▶ [EXCERPT]:
---

TCS on Quantitative Aspects of Programming Languages and Systems

From ERCIM Working Group MLQA

Special Issue of THEORETICAL COMPUTER SCIENCE on

Quantitative Aspects of Programming Languages and Systems (QAPL 2011/12)



CALL FOR PAPERS

We invite the submission of papers on Quantitative Aspects of Programming

Languages and Systems for publication in a special issue of the Journal of

Theoretical Computer Science (TCS). In particular we welcome papers which

are revised versions of the submitted to and presented at the QAPL 2011

Workshop in Saarbruecken and QAPL 2012 in Tallinn. We will additionally

also welcome submissions of papers not presented at QAPL, provided they

fall into the scope of the call.

---

▶ [DATASET EXTRACT]:
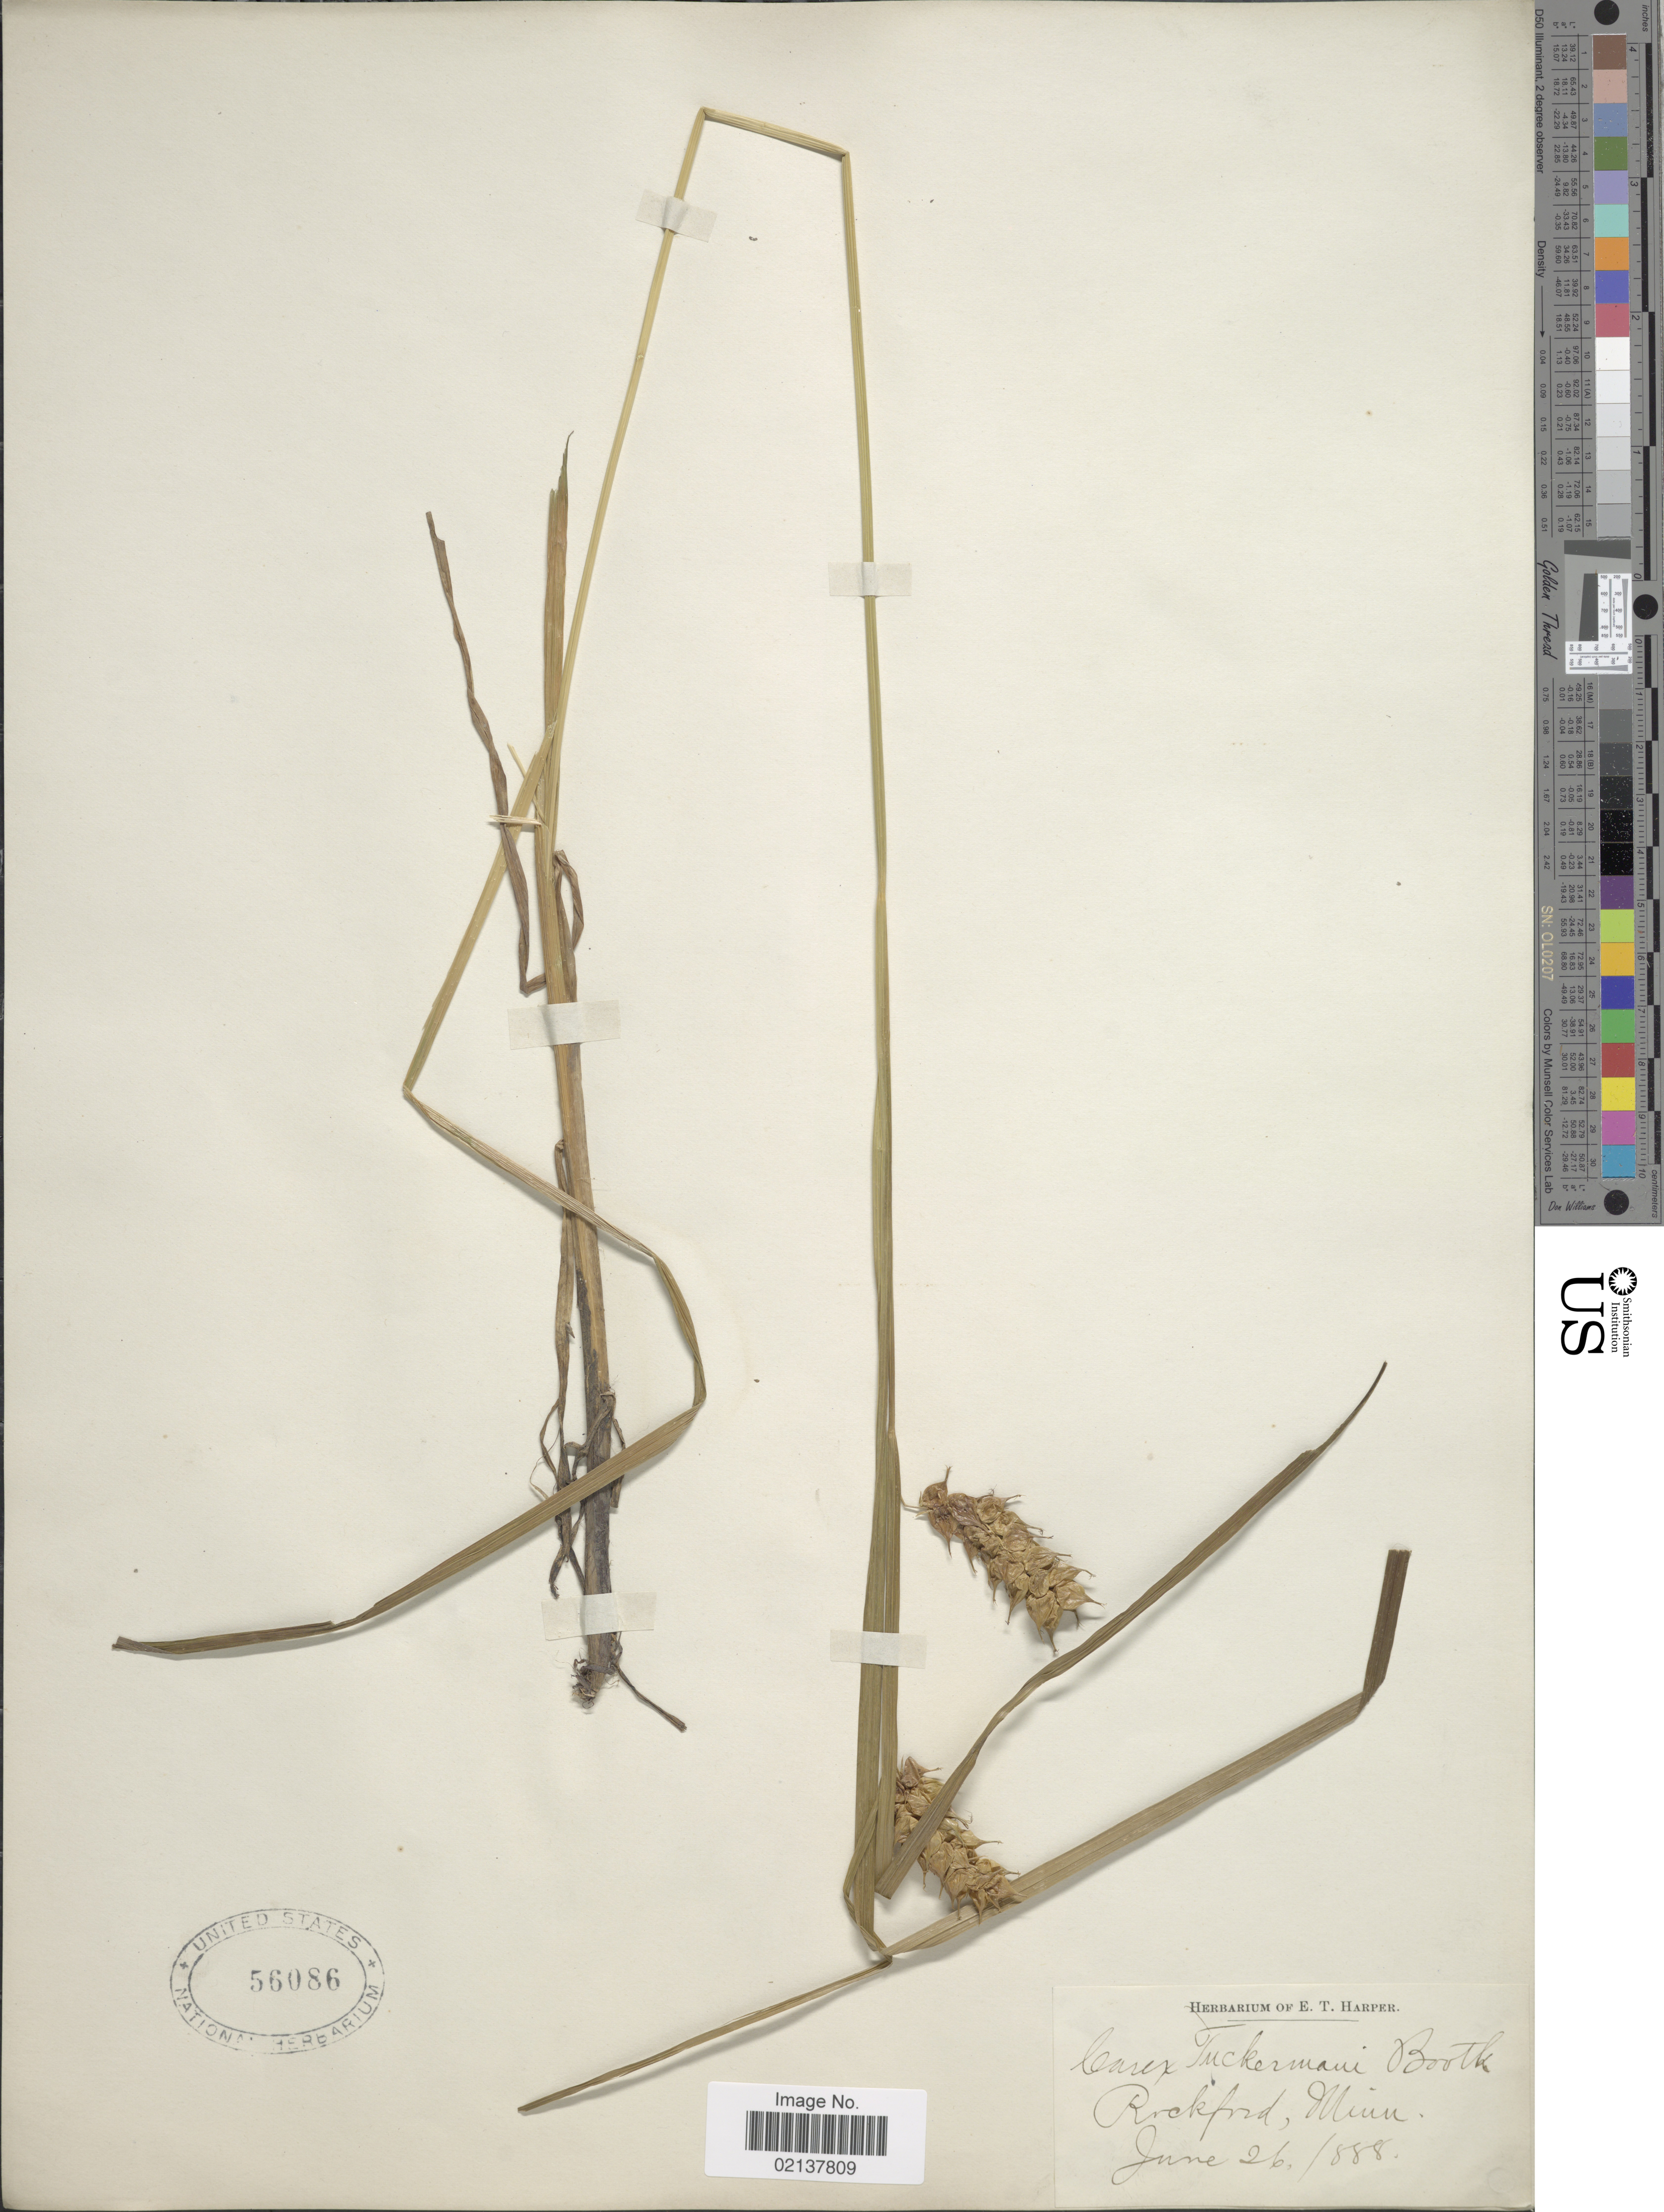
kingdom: Plantae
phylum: Tracheophyta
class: Liliopsida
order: Poales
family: Cyperaceae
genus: Carex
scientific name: Carex tuckermanii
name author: Boott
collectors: Ex Herb. E. T. Harper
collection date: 1888-06-26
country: United States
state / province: Minnesota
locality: Rockford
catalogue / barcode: US 56086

---

▶ [WORK TO DO]: Translate this sentence from the call for papers into Spanish: "We invite the submission of papers on Quantitative Aspects of Programming Languages and Systems for publication in a special issue of the Journal of Theoretical Computer Science (TCS)."

▶ [FULL SOLUTION]: Invitamos al envío de artículos sobre Aspectos Cuantitativos de los Lenguajes y Sistemas de Programación para su publicación en un número especial de la revista Journal of Theoretical Computer Science (TCS).